Facebook Pilots Anti-Hate Speech Moderation Team Because, Y’know, All The Nazis And Stuff

Facebook Pilots Anti-Hate Speech Moderation Team Because, Y’know, All The Nazis And Stuff

Four million. That’s the number of pieces of content on Facebook that the platform claims it took action against for containing hate speech from January to March this year, according to its most recent transparency report. (And to put a fine point on it, that’s just the content it actually caught.) In a press briefing this afternoon, vice president of global operations Justin Osofsky teased a plan to pilot a subgroup of moderators who are specifically tasked with handling hate speech.

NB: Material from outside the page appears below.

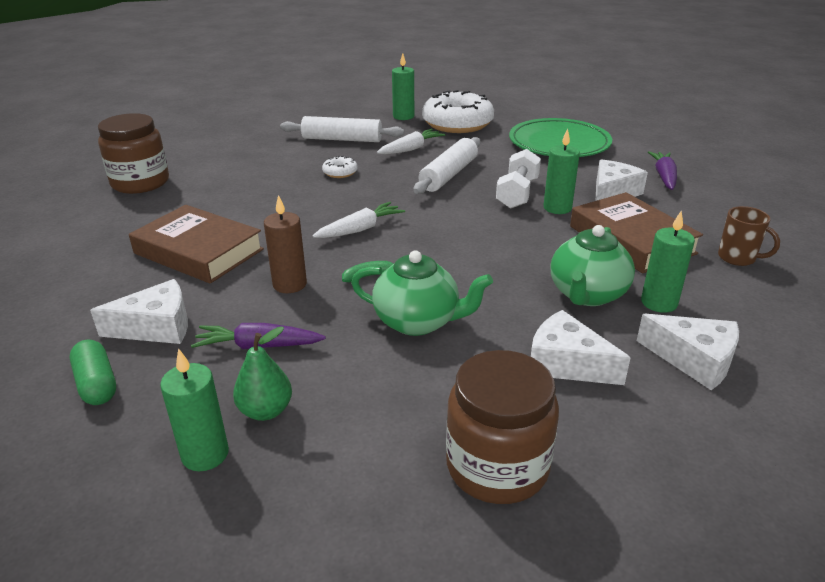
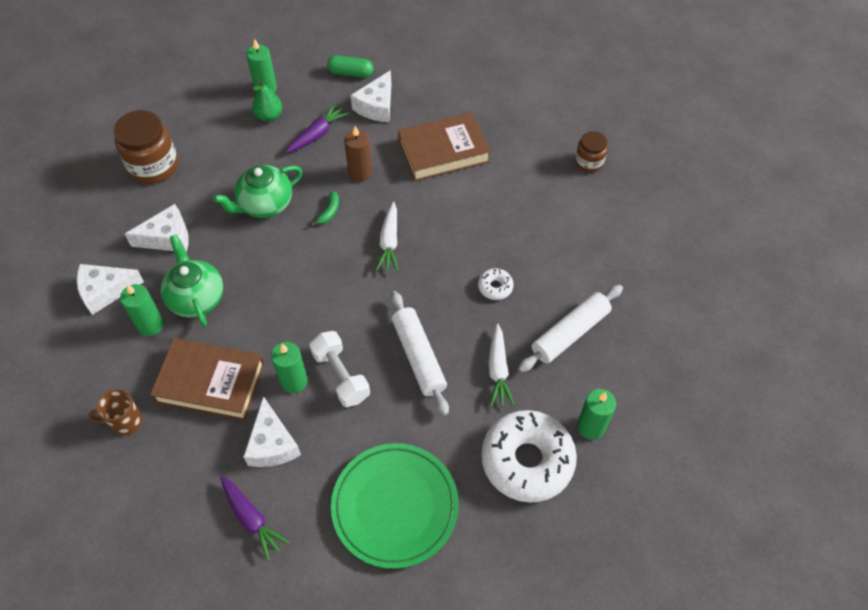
camera: 130 degrees right, 25 degrees up
(140, 183) = (589, 162): brown jar -> brown jar, size x0.57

“We’re launching a pilot program where some reviewers specialize in hate speech,” Osofsky said. “Right now most of our reviewers look at content across the spectrum. By focusing on hate speech enforcement, these reviewers will establish a deeper understanding of how it manifests, and be able to make more accurate calls.”

Facebook clarified that rather than hire on new personnel for this effort, existing moderators would be moved over. “The pilot has already launched […] with only a couple dozen reviewers. We need to start slow so as not to impact other areas of work and ensure we are doing this properly both in terms of process and support,” the spokesperson told Gizmodo. “Simultaneously we are thinking through how to provide any necessary support to these reviewers and whether that is limiting the amount of time, additional measures of support, or other means.”

Facebook recently announced increases to pay and benefits for its moderators following years of critical coverage around the working conditions of content reviews.

Facebook’s report indicates that the amount of hate speech being acted on has been growing steadily. Whether that’s a result of Facebook better enforcing its own rules or an uptick in this sort of content being posted is not clear from the numbers provided. In any case, those numbers are almost sure to spike in the company’s next transparency report: In March, the company finally decided include white nationalism and white separatism in its definition of hate speech.

While Facebook—and, hell, every other tech firm—touts AI as a catchall solution to the problem of moderating at massive scale, the transparency report reveals that the nuances of hate speech make it harder to act on proactively. While Facebook claims it’s been catching over 99 per cent of spam, terrorist propaganda, and child exploitation content on its platform before users flag it, the new transparency reports states that less than two-thirds of hate speech posts are similarly acted on before being reported by users. Hence, one assumes, the need for a specialised hate speech team.

Of course, the scale of Facebook makes it ripe for abuse, both of the hate speech and disinformation variety—and that’s not even mentioning the company’s own repeated failure to appropriately secure consumers’ data. Politicians like Elizabeth Warren and Bernie Sanders, as well as early Facebook figures Robert McNamee and Chris Hughes have all, as a result, called for the company to be broken up by antitrust laws—the very suggestion of which set Zuckerberg off on today’s call.

Claiming that the most pressing issues of the day would not be remedied by disentangling Facebook’s various products and business goals, the CEO half-bragged that, “the amount of capital we are able to invest in all the safety systems that go into what we’re talking about today [is] greater than the whole revenue of our company in the year before we went public, in 2012—just earlier this decade. In one decade the success of this company has allowed us to fund these efforts at a massive level. I think the amount of our budget that goes towards our safety systems is greater than Twitter’s whole revenue this year.”

“I really believe that the fight against harmful content is an incredibly important one,” Zuckerberg added. “We’re fully invested in this and we’ll continue to do even more and that’s kind of my view on this.”